A second major study, also published in Pest Management Science in 2025, examined honey buzzard breeding preferences across eucalyptus plantations in southwestern Europe. Vegetation and topography were the most influential factors affecting habitat preferences, especially around nests. Honey buzzards preferred large nest trees within forest patches exhibiting high structural complexity and maturity. The punchline? Eucalyptus plantations can offer suitable breeding habitats for honey buzzards if managed appropriately, and this finding is crucial for guiding forest management decisions aimed at enhancing high-quality breeding habitats for honey buzzards and encouraging their regulatory services against yellow-legged hornets.

So eucalyptus, widely dismissed as a water-hungry ecological nuisance, aggressively cleared in many regions — may, if managed well, harbor the very bird capable of suppressing the Asian hornet’s spread. Two invasive species, one of which accidentally shelters the answer to the other. The study also revealed a positive relationship between the structural complexity of forest plantations and their capacity to deliver regulating ecosystem services, with the likelihood of occurrence and the density of breeding pairs of honey buzzards increasing with greater structural complexity of eucalyptus forest plantations.
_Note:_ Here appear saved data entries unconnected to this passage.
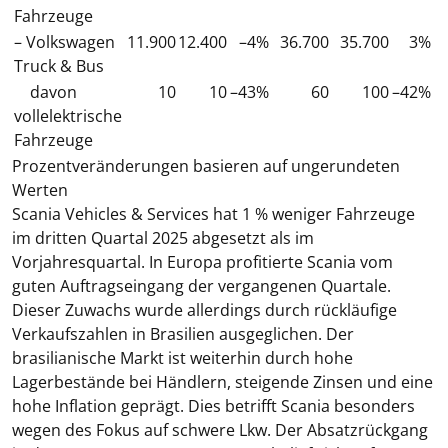
Fahrzeuge
– Volkswagen
11.900
12.400
–4%
36.700
35.700
3%
Truck & Bus
davon
10
10
–43%
60
100
–
42%
vollelektrische
Fahrzeuge
Prozentveränderungen basieren auf ungerundeten
Werten
Scania
Vehicles & Services
hat 1 % weniger Fahrzeuge
im dritten Quartal 2025 abgesetzt als im
Vorjahresquartal. In Europa profitierte Scania vom
guten Auftragseingang der vergangenen Quartale.
Dieser Zuwachs wurde allerdings durch rückläufige
Verkaufszahlen in Brasilien ausgeglichen. Der
brasilianische Markt ist weiterhin durch hohe
Lagerbestände bei Händlern, steigende Zinsen und eine
hohe Inflation geprägt. Dies betrifft Scania besonders
wegen des Fokus auf schwere Lkw. Der Absatzrückgang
The limits of a natural ally

None of this means the honey buzzard will single-handedly stop the Asian hornet. The researchers are careful about that. The predatory effect of the honey buzzard affects the reproductive performance of Asian hornet colonies, decreasing the density of workers over distance and time, but the effect is local, operating within roughly a kilometer of the raptor’s nest. Scale matters. According to researcher Eric Darrouzet of the University of Tours, “the hornet’s playground is now too large in Europe” and the prospects for complete eradication are virtually nil.

The honey buzzard itself is under pressure. Illegal hunting and persecution along migration routes in parts of southern Europe, the Mediterranean, and the Middle East remain a major source of anthropogenic mortality, while loss of mature woodland reduces nesting opportunities. The bird is a long-distance migrant, spending only the summer months in Europe for breeding before heading to tropical Africa for winter. That means its window of predatory impact is seasonal, while the hornets stay active year-round.

Still, the strategic implication is real. Protecting honey buzzard populations, preserving mature forest patches, and rethinking blanket policies against eucalyptus clearance in areas where this raptor breeds could, area by area, reduce hornet pressure on pollinator populations. Studies show that honey buzzards mainly consumed vespids (82% of their prey), with common wasps and Asian hornets being almost the only two vespid species consumed, the invasive hornet was the second most consumed prey. This bird is already eating the enemy. The question is whether we manage the landscape in ways that let it keep doing so — or clear the forests that make it possible.